La publicité d’Intermarché affole les compteurs : le président stupéfait par un milliard de vues

Image d'illustration. Publicité Intermarché loupIntermarché / PR-ADN
Le président d’Intermarché se dit stupéfait face à l’engouement suscité par la dernière campagne publicitaire de l’enseigne, qui a franchi le cap impressionnant du milliard de vues, illustrant ainsi un impact inédit pour la marque.
Tl;dr
- La pub d’Intermarché atteint un milliard de vues.
- Forte demande pour la peluche du « mal-aimé ».

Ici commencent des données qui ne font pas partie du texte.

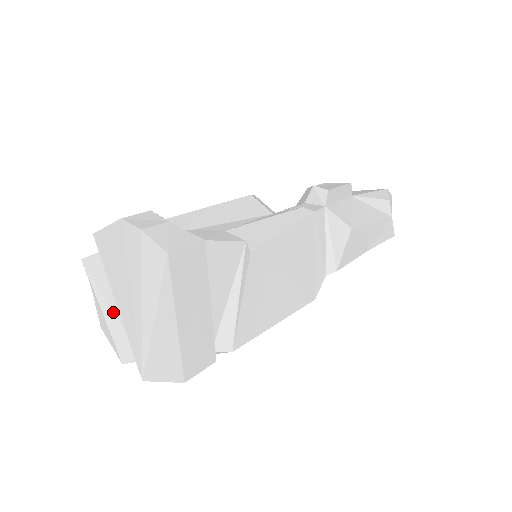
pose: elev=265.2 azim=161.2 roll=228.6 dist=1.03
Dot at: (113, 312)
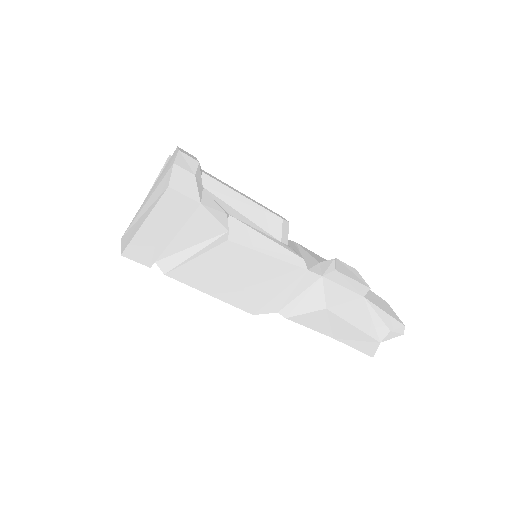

- Production locale et lutte contre la contrefaçon.
Un conte publicitaire devenu phénomène mondial
Parfois, une simple campagne se transforme en véritable événement culturel. C’est ce qui s’est produit avec « Le mal aimé », cette publicité imaginée par l’Agence Romance, réalisée avec les Montpelliérains d’Illogic studios pour le compte d’Intermarché. Aujourd’hui, le spot s’apprête à franchir un seuil rarissime : un milliard de vues à travers la planète. Pour Thierry Cotillard, président du groupe, c’est bien plus qu’une victoire commerciale. Invité sur le plateau du JT de 20 heures de France 2, il a confié, non sans fierté : « On ne s’y attendait pas. On savait que c’était bon, mais de là à faire le tour du monde… ».
L’attachement à une création française
En choisissant de privilégier une fabrication sans recours à l’IA et en assumant une identité tricolore, le distributeur tenait, selon les mots de son dirigeant, à « décrocher notre petite victoire cocorico. C’est un clin d’œil aux Américains qui nous impressionnent toute l’année avec leurs pubs bourrées d’intelligence artificielle ». Cette stratégie semble avoir porté ses fruits : la figure du loup marginalisé touche un large public, ravivant des souvenirs d’enfance et des valeurs universelles comme la convivialité et l’inclusion.
Peluche star et défi logistique inattendu
Mais ce succès n’a pas été sans conséquences inattendues. L’engouement autour du personnage central – ce fameux loup – a généré une demande massive pour sa déclinaison en peluche. Difficile pour Les Mousquetaires, qui avouent avoir été dépassés par l’ampleur du phénomène : « On a été pris de court ». Face à la situation, le groupe a fait le choix d’une production locale et européenne, refusant l’importation depuis la Chine. Seule une centaine de peluches devrait voir le jour d’ici à la fin de l’année ; elles seront offertes à des associations pour enfants.
Sensibilisation face aux contrefaçons croissantes
Cette pénurie éphémère n’a pas tardé à susciter les convoitises sur internet : plusieurs sites proposent déjà des copies douteuses de cette peluche tant convoitée. Précisons-le donc clairement pour éviter toute confusion : toute peluche non distribuée officiellement par Intermarché n’a aucun lien avec celle rendue célèbre par la publicité.
Derrière ce succès retentissant se dessine aussi un récit sur la capacité d’une marque française à fédérer autour d’une histoire simple et universelle — tout en rappelant que chaque détail compte jusqu’au moindre jouet sous le sapin.